Saved data entries
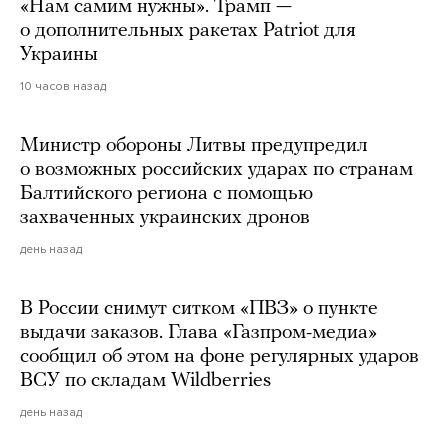
«Нам самим нужны». Трамп —
о дополнительных ракетах Patriot для
Украины
10 часов назад
Министр обороны Литвы предупредил
о возможных российских ударах по странам
Балтийского региона с помощью
захваченных украинских дронов
день назад
В России снимут ситком «ПВЗ» о пункте
выдачи заказов. Глава «Газпром-медиа»
сообщил об этом на фоне регулярных ударов
ВСУ по складам Wildberries
день назад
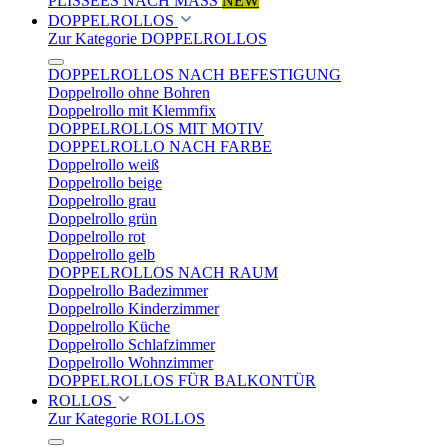
PLISSEES NACH MASS
NEW
DOPPELROLLOS
Zur Kategorie DOPPELROLLOS
DOPPELROLLOS NACH BEFESTIGUNG
Doppelrollo ohne Bohren
Doppelrollo mit Klemmfix
DOPPELROLLOS MIT MOTIV
DOPPELROLLO NACH FARBE
Doppelrollo weiß
Doppelrollo beige
Doppelrollo grau
Doppelrollo grün
Doppelrollo rot
Doppelrollo gelb
DOPPELROLLOS NACH RAUM
Doppelrollo Badezimmer
Doppelrollo Kinderzimmer
Doppelrollo Küche
Doppelrollo Schlafzimmer
Doppelrollo Wohnzimmer
DOPPELROLLOS FÜR BALKONTÜR
ROLLOS
Zur Kategorie ROLLOS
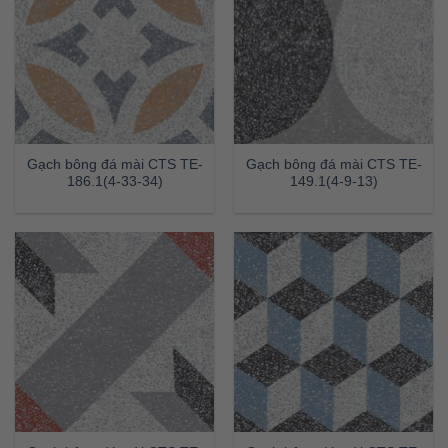
Gạch bông đá mài CTS TE-
Gạch bông đá mài CTS TE-
186.1(4-33-34)
149.1(4-9-13)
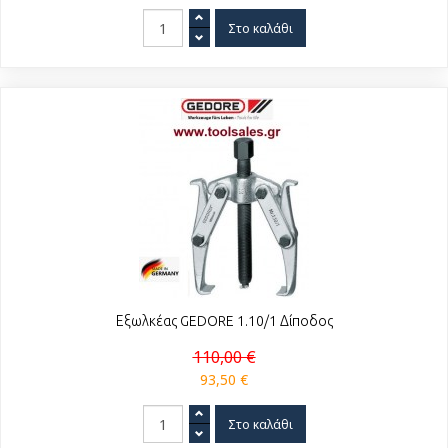
Εξωλκέας GEDORE 1.10/1 Δίποδος
110,00 €
93,50 €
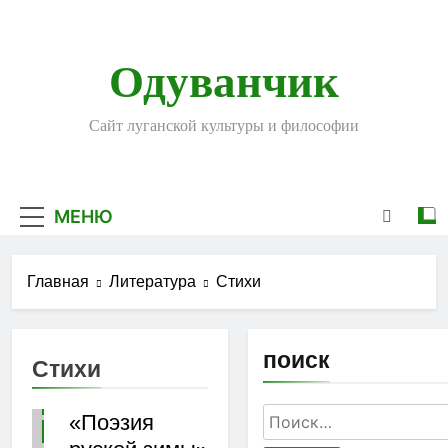
Перейти
к
содержимому
Одуванчик
Сайт луганской культуры и философии
МЕНЮ
Главная
Литература
Стихи
поиск
Стихи
ЛИТЕРАТУРА
Найти:
«Поэзия
СТИХИ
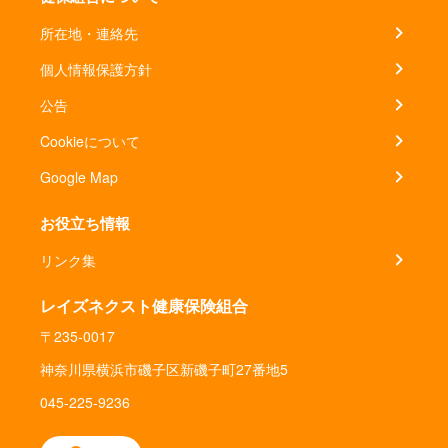
所在地・連絡先
個人情報保護方針
公告
Cookieについて
Google Map
お役立ち情報
リンク集
レイズネクスト健康保険組合
〒235-0017
神奈川県横浜市磯子区新磯子町27番地5
045-225-9236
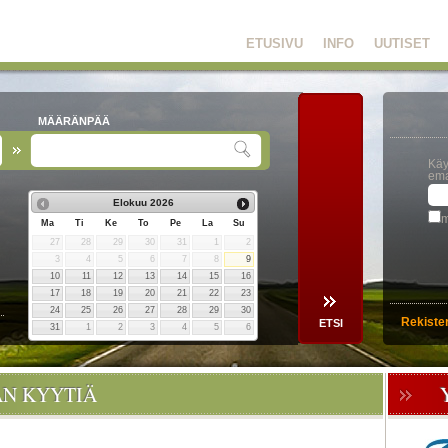
ETUSIVU
INFO
UUTISET
MÄÄRÄNPÄÄ
Käy
ema
Elokuu
2026
m
Ma
Ti
Ke
To
Pe
La
Su
27
28
29
30
31
1
2
3
4
5
6
7
8
9
10
11
12
13
14
15
16
17
18
19
20
21
22
23
24
25
26
27
28
29
30
Rekiste
31
1
2
3
4
5
6
ÄN KYYTIÄ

DIRECTIVE ::
Only the text of the records is to be reproduced exactly; skip the pictures.

RESULT ::
«Нам самим нужны». Трамп —
о дополнительных ракетах Patriot для
Украины
10 часов назад
Министр обороны Литвы предупредил
о возможных российских ударах по странам
Балтийского региона с помощью
захваченных украинских дронов
день назад
В России снимут ситком «ПВЗ» о пункте
выдачи заказов. Глава «Газпром-медиа»
сообщил об этом на фоне регулярных ударов
ВСУ по складам Wildberries
день назад
PLISSEES NACH MASS
NEW
DOPPELROLLOS
Zur Kategorie DOPPELROLLOS
DOPPELROLLOS NACH BEFESTIGUNG
Doppelrollo ohne Bohren
Doppelrollo mit Klemmfix
DOPPELROLLOS MIT MOTIV
DOPPELROLLO NACH FARBE
Doppelrollo weiß
Doppelrollo beige
Doppelrollo grau
Doppelrollo grün
Doppelrollo rot
Doppelrollo gelb
DOPPELROLLOS NACH RAUM
Doppelrollo Badezimmer
Doppelrollo Kinderzimmer
Doppelrollo Küche
Doppelrollo Schlafzimmer
Doppelrollo Wohnzimmer
DOPPELROLLOS FÜR BALKONTÜR
ROLLOS
Zur Kategorie ROLLOS
Gạch bông đá mài CTS TE-
Gạch bông đá mài CTS TE-
186.1(4-33-34)
149.1(4-9-13)
Εξωλκέας GEDORE 1.10/1 Δίποδος
110,00 €
93,50 €
Перейти
к
содержимому
Одуванчик
Сайт луганской культуры и философии
МЕНЮ
Главная
Литература
Стихи
поиск
Стихи
ЛИТЕРАТУРА
Найти:
«Поэзия
СТИХИ
所在地・連絡先
個人情報保護方針
公告
Cookieについて
Google Map
お役立ち情報
リンク集
レイズネクスト健康保険組合
〒235-0017
神奈川県横浜市磯子区新磯子町27番地5
045-225-9236
ETUSIVU
INFO
UUTISET
MÄÄRÄNPÄÄ
Käy
ema
Elokuu
2026
m
Ma
Ti
Ke
To
Pe
La
Su
27
28
29
30
31
1
2
3
4
5
6
7
8
9
10
11
12
13
14
15
16
17
18
19
20
21
22
23
24
25
26
27
28
29
30
Rekiste
31
1
2
3
4
5
6
ÄN KYYTIÄ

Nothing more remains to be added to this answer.